* _Exercise_
Find each line in the items below that contains the word "freedom", and copy those lines out.

Items from a dataset:
━━━

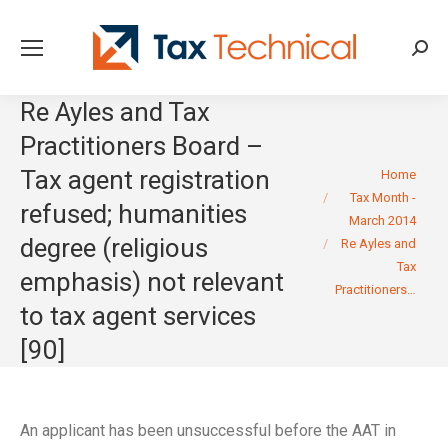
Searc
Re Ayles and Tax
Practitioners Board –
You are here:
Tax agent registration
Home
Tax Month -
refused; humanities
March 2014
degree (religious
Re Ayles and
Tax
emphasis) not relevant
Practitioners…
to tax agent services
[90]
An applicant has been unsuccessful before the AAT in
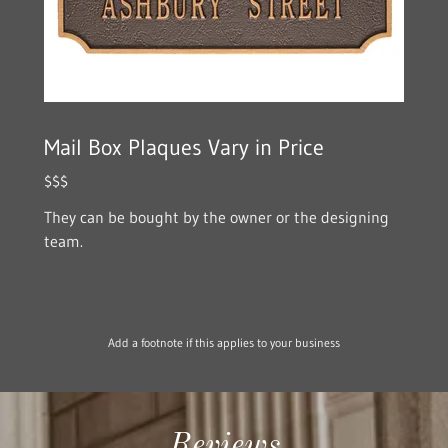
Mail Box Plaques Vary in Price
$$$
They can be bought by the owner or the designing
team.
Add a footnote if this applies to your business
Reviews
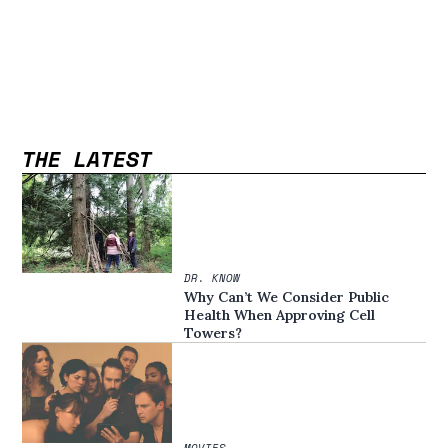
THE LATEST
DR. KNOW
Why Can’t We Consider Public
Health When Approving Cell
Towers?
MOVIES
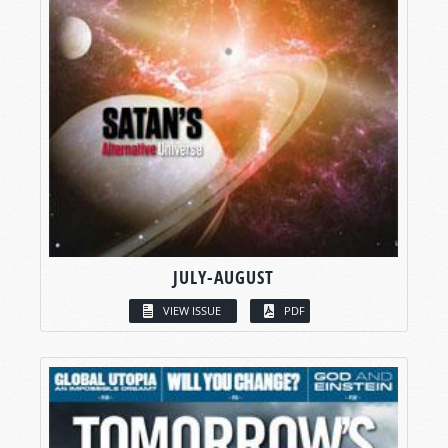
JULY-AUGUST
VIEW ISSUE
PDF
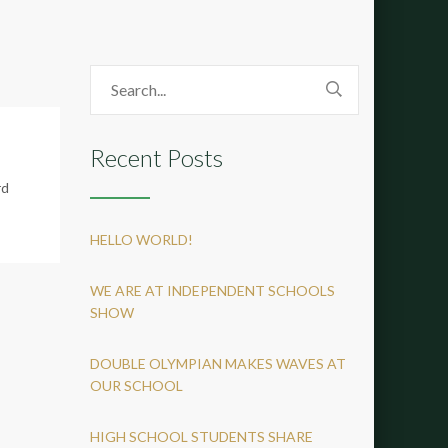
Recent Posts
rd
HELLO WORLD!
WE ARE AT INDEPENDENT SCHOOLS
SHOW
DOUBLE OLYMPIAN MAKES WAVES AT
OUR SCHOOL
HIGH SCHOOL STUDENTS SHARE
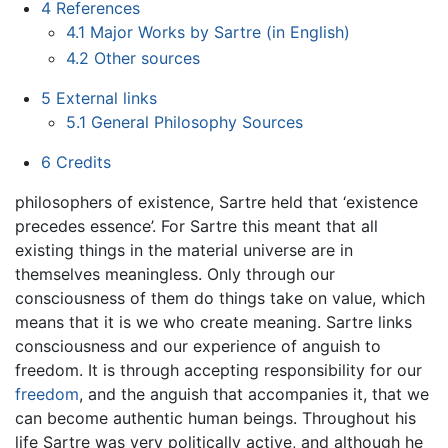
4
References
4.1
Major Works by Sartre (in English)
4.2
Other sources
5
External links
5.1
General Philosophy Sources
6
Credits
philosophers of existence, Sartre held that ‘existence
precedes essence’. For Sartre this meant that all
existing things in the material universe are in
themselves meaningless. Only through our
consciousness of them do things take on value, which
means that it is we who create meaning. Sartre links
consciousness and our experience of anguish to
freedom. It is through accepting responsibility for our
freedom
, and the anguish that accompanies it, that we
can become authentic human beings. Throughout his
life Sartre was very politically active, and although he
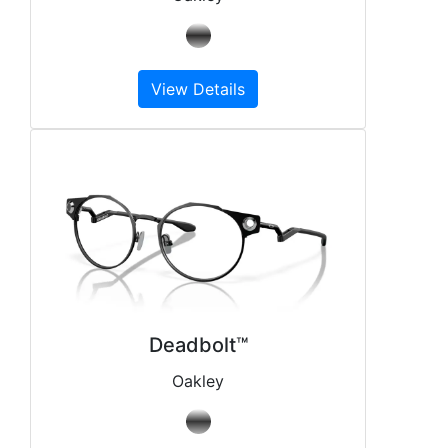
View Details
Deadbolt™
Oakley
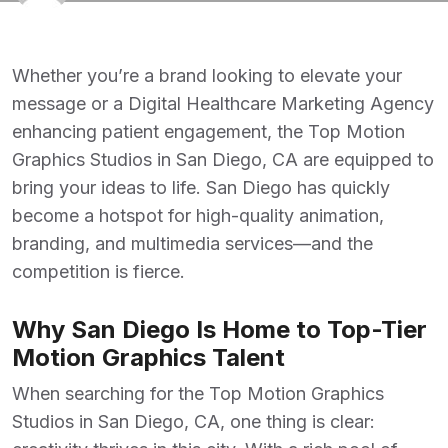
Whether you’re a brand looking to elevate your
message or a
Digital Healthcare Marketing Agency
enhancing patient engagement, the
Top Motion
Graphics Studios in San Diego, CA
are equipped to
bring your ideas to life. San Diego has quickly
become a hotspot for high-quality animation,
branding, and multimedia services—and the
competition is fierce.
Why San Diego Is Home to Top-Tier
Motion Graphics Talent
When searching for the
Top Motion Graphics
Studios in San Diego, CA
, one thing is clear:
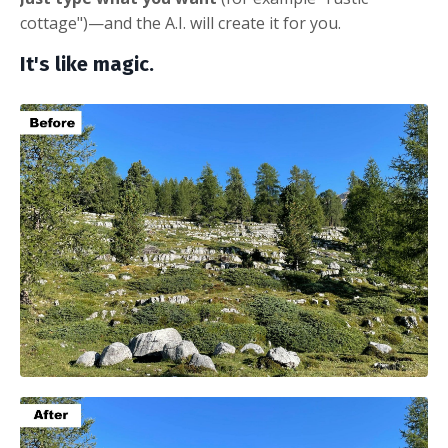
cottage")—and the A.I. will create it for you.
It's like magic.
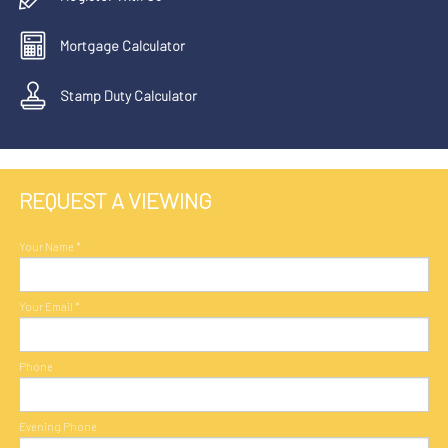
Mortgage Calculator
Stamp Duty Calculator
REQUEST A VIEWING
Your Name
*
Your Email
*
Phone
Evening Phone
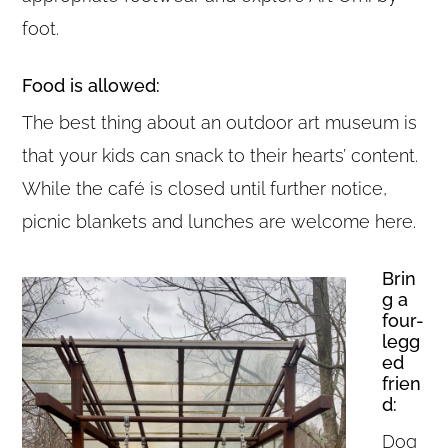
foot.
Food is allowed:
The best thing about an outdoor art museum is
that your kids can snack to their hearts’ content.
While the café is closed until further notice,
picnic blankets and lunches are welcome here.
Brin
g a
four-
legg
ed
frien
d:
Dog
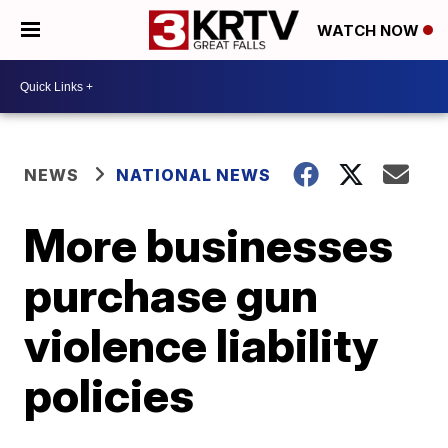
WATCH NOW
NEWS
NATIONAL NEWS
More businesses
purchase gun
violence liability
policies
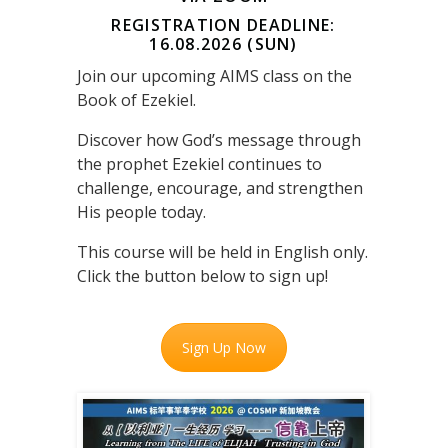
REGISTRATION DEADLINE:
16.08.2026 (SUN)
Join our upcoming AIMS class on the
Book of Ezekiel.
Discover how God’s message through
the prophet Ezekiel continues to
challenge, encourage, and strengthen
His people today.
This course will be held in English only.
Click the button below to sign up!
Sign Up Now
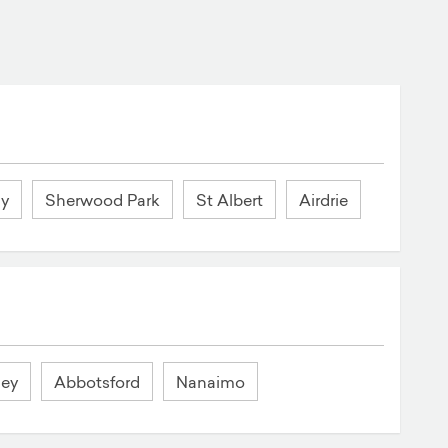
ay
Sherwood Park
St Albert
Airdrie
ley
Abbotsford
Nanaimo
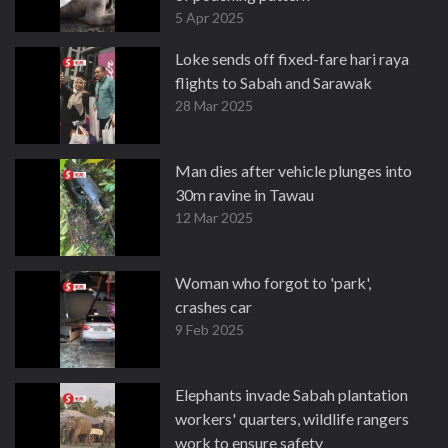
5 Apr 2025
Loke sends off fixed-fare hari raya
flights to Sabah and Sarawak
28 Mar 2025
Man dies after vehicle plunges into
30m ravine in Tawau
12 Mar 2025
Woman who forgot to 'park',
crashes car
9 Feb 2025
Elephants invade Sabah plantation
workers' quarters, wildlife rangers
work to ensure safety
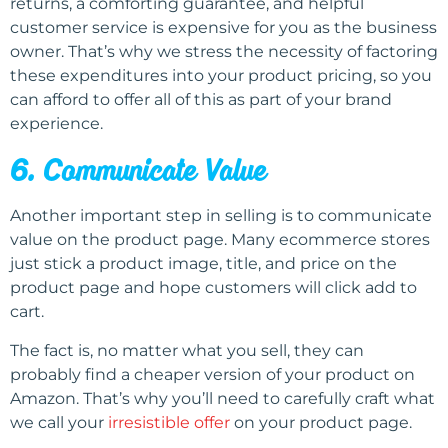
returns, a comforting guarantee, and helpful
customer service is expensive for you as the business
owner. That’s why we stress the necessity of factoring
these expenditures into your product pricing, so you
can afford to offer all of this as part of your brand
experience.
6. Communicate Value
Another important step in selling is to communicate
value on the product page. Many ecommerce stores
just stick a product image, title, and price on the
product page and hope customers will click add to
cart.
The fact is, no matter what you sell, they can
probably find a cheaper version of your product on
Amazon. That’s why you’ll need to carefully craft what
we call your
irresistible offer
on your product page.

━━━

* _Answer space_
freedom. It is through accepting responsibility for our
freedom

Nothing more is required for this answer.